I think the problem is that it is difficult to crystallize something worthwhile into the space restrictions of a short story, if you do not have true talent. A novel gives the author room to build up characters and situations
Most short stories leave me with feelings such as: "And..... ?", *Shrug*, "So what..... ". They have a tendency either to be totally devoid of plot, or else to present a silly little anecdote that could have been told in two sentences.
I've had the same response to a lot of short stories. It seems like it's really hard to make everything come together at the end and feel complete. I can't say I've read many novels that left me feeling like that. And I've read some pretty lame novels too... but they were still better than the failed short story. I thing you are right.
I think in the old days the idea was to get a bunch of short stories published, build up a portfolio, then write a novel and find a publisher or agent based on your success as a short-story writer. Some writers could make money off of their short stories while waiting for their break as a novelist. I'm not so sure that's the way to go anymore, especially since self-publishing is no longer a dirty word for serious novelists.
The advice I got six years ago when I decided to write a novel was to write what I want to write, and not worry about writing things I don't want to write. So, since I don't especially care about short stories I skipped that step. You have a lot to learn either way, and I suppose in some ways it's easier to make mistakes with short stories than a 150,000 word manuscript. In my case I think I would have wasted a lot of time writing short stories I really wasn't interested in. No matter what you do it's hard to get published.
All my novels started as short stories. And my short stories started as novels. The latter came first though. I would have grand ideas of stories, and then slowly, I learned that sometimes less is more, and those planned novels, turned into short stories. Some could still be lengthened, but the details of them haven't comet to me, and so I am happy with them as they are.
My Goblin story (as I call it), started as a one page story, then I decided it should be a trilogy, then decided it should only be one book.
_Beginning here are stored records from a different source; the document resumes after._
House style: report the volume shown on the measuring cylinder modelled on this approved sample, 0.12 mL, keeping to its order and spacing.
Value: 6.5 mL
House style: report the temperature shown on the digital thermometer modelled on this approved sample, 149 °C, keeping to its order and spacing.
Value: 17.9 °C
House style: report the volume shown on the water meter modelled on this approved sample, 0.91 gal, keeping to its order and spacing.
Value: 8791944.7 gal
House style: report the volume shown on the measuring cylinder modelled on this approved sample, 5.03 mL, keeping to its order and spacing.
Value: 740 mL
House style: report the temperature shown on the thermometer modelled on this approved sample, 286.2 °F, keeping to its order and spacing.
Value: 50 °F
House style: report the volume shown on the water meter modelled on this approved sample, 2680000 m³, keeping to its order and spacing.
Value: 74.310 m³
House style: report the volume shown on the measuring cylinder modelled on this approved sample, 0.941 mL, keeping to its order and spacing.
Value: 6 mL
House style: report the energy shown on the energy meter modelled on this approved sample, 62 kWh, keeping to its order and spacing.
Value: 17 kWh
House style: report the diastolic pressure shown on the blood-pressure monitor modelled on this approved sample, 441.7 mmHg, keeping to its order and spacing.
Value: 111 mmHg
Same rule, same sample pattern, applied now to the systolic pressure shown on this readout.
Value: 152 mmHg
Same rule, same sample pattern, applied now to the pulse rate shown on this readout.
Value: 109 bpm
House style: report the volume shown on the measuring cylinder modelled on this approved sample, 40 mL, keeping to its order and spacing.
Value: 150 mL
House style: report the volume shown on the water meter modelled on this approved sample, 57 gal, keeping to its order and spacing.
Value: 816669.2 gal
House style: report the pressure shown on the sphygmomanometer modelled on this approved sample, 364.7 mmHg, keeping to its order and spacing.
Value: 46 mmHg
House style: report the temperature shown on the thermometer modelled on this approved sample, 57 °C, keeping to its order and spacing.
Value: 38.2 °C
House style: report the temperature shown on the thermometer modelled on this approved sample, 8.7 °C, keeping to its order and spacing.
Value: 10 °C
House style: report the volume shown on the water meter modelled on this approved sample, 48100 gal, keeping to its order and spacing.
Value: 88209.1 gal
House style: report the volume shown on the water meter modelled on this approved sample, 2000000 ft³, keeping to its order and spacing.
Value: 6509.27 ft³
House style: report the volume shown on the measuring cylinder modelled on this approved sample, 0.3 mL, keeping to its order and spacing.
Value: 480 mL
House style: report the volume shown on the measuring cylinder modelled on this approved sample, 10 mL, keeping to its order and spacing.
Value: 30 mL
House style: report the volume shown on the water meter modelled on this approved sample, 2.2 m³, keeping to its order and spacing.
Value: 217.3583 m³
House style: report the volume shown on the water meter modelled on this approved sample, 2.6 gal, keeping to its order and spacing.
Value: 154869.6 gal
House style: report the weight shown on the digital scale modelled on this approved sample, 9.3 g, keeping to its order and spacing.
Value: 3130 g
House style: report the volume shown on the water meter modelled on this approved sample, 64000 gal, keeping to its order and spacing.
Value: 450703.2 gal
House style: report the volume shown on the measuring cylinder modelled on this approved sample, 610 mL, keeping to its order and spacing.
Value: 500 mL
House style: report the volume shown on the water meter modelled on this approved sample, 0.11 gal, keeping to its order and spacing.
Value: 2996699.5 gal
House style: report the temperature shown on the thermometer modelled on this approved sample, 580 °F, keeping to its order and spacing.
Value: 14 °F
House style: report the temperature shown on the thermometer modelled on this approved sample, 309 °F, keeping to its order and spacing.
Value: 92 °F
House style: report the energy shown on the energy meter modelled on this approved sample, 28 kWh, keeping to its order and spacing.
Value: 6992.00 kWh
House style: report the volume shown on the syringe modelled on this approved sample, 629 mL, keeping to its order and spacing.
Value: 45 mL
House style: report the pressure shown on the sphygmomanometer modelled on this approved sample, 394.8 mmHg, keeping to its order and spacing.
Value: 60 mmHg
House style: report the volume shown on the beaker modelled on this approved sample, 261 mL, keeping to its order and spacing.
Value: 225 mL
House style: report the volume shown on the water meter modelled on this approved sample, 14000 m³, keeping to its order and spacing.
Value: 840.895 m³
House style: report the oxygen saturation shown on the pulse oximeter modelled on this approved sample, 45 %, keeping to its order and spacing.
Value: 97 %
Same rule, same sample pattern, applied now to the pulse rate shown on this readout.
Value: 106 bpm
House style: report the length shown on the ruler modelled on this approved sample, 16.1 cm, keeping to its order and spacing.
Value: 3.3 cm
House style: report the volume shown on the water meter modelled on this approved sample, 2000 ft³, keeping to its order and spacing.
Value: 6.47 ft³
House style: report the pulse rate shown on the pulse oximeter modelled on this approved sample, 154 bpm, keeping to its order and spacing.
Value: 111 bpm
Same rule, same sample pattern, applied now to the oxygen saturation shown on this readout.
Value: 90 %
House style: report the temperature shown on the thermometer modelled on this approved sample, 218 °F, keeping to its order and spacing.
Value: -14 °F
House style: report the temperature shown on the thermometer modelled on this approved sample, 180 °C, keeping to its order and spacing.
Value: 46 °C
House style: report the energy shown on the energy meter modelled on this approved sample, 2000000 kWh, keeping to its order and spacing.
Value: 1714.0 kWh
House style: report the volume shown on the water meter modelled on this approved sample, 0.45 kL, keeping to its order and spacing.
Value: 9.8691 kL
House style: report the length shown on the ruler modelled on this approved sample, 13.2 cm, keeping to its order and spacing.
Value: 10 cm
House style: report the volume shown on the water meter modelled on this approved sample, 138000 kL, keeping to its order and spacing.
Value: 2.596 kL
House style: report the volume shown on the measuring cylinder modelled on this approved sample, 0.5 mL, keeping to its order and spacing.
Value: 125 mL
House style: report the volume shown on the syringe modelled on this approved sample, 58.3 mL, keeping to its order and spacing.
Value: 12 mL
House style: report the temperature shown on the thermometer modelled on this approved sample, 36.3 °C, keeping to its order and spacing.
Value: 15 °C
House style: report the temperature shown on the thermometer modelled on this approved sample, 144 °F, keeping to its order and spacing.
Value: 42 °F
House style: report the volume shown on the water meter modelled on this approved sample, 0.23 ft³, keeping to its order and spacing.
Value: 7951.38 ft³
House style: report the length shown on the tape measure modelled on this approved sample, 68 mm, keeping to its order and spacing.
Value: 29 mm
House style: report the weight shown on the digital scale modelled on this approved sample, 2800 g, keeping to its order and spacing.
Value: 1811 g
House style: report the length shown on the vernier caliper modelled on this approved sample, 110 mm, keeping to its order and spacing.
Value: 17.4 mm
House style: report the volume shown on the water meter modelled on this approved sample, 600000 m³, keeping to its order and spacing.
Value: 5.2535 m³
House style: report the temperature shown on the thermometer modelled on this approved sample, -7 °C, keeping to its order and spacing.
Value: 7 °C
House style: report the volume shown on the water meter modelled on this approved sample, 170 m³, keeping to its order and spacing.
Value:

However, as I got to the end of it, I realized there was something missing. Something huge missing. I added one character and suddenly the book became three again. While I have only finished the first installment of the trilogy, I am nearly finished with the second, and have started the third. This would be the Doppelganger Prophecy Trilogy (The first few chapters of each of the books are in my hubs).
My other novel I am working on was only meant to be a writing exercise to get my creativity flowing. Then all of a sudden the sword sliced into his leg and it was a full novel waiting to be written.
I think writing both is beneficial. They both have different lessons of discipline that can be learned. I think it is good practice just to write. Start off just describing a scene and see where it takes you.
Having just finished my first novel of a respectable length, I would have to say that experience COMES from writing, rather its a short story, a novel or a letter to Grandma. In all the advice I have received as a new novelist, the advice that comes resonating loud and clear is just to WRITE, REWRITE and WRITE some more. I think most novels start out as short stories, and as the story unfolds, the writer finds the need to expound on the storyline, thus journeying into the deeper waters of a full blown novel. Those who critique the harshest started out with one word, one chapter and or one short story before they ever achieved any notable respect as a writer. So, I don't think it matters so much WHAT you start out with, as long as your ultimate goal is to improve your writing with each new word.